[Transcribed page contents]
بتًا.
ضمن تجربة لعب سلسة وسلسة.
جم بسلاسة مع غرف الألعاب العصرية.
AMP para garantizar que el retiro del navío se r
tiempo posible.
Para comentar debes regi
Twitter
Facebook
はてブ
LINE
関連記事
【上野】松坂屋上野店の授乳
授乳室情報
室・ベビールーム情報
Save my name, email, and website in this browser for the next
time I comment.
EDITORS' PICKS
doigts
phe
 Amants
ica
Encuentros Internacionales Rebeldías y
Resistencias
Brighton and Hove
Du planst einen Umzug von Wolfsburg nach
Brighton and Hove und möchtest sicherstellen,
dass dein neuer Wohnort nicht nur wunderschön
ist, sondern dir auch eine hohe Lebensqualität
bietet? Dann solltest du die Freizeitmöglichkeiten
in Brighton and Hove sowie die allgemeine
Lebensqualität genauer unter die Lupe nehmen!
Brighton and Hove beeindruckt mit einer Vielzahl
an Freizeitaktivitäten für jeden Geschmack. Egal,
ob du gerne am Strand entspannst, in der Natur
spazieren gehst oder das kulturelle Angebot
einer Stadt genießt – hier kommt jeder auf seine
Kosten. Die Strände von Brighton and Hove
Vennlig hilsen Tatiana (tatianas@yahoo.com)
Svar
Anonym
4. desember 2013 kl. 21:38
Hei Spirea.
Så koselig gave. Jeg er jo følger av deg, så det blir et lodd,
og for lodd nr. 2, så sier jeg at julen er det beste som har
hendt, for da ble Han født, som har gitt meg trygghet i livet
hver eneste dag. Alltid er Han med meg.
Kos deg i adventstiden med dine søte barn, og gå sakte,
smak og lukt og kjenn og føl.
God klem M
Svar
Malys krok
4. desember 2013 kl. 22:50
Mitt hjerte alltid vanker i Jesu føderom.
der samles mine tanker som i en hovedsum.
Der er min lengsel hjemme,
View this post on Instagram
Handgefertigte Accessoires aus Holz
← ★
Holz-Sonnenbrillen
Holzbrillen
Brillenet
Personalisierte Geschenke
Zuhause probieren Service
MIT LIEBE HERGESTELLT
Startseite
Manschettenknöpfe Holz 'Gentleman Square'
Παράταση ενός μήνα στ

Assignment
Print the records once more, exactly as they were given.

Output for this exercise
بتًا.
ضمن تجربة لعب سلسة وسلسة.
جم بسلاسة مع غرف الألعاب العصرية.
AMP para garantizar que el retiro del navío se r
tiempo posible.
Para comentar debes regi
Twitter
Facebook
はてブ
LINE
関連記事
【上野】松坂屋上野店の授乳
授乳室情報
室・ベビールーム情報
Save my name, email, and website in this browser for the next
time I comment.
EDITORS' PICKS
doigts
phe
 Amants
ica
Encuentros Internacionales Rebeldías y
Resistencias
Brighton and Hove
Du planst einen Umzug von Wolfsburg nach
Brighton and Hove und möchtest sicherstellen,
dass dein neuer Wohnort nicht nur wunderschön
ist, sondern dir auch eine hohe Lebensqualität
bietet? Dann solltest du die Freizeitmöglichkeiten
in Brighton and Hove sowie die allgemeine
Lebensqualität genauer unter die Lupe nehmen!
Brighton and Hove beeindruckt mit einer Vielzahl
an Freizeitaktivitäten für jeden Geschmack. Egal,
ob du gerne am Strand entspannst, in der Natur
spazieren gehst oder das kulturelle Angebot
einer Stadt genießt – hier kommt jeder auf seine
Kosten. Die Strände von Brighton and Hove
Vennlig hilsen Tatiana (tatianas@yahoo.com)
Svar
Anonym
4. desember 2013 kl. 21:38
Hei Spirea.
Så koselig gave. Jeg er jo følger av deg, så det blir et lodd,
og for lodd nr. 2, så sier jeg at julen er det beste som har
hendt, for da ble Han født, som har gitt meg trygghet i livet
hver eneste dag. Alltid er Han med meg.
Kos deg i adventstiden med dine søte barn, og gå sakte,
smak og lukt og kjenn og føl.
God klem M
Svar
Malys krok
4. desember 2013 kl. 22:50
Mitt hjerte alltid vanker i Jesu føderom.
der samles mine tanker som i en hovedsum.
Der er min lengsel hjemme,
View this post on Instagram
Handgefertigte Accessoires aus Holz
← ★
Holz-Sonnenbrillen
Holzbrillen
Brillenet
Personalisierte Geschenke
Zuhause probieren Service
MIT LIEBE HERGESTELLT
Startseite
Manschettenknöpfe Holz 'Gentleman Square'
Παράταση ενός μήνα στ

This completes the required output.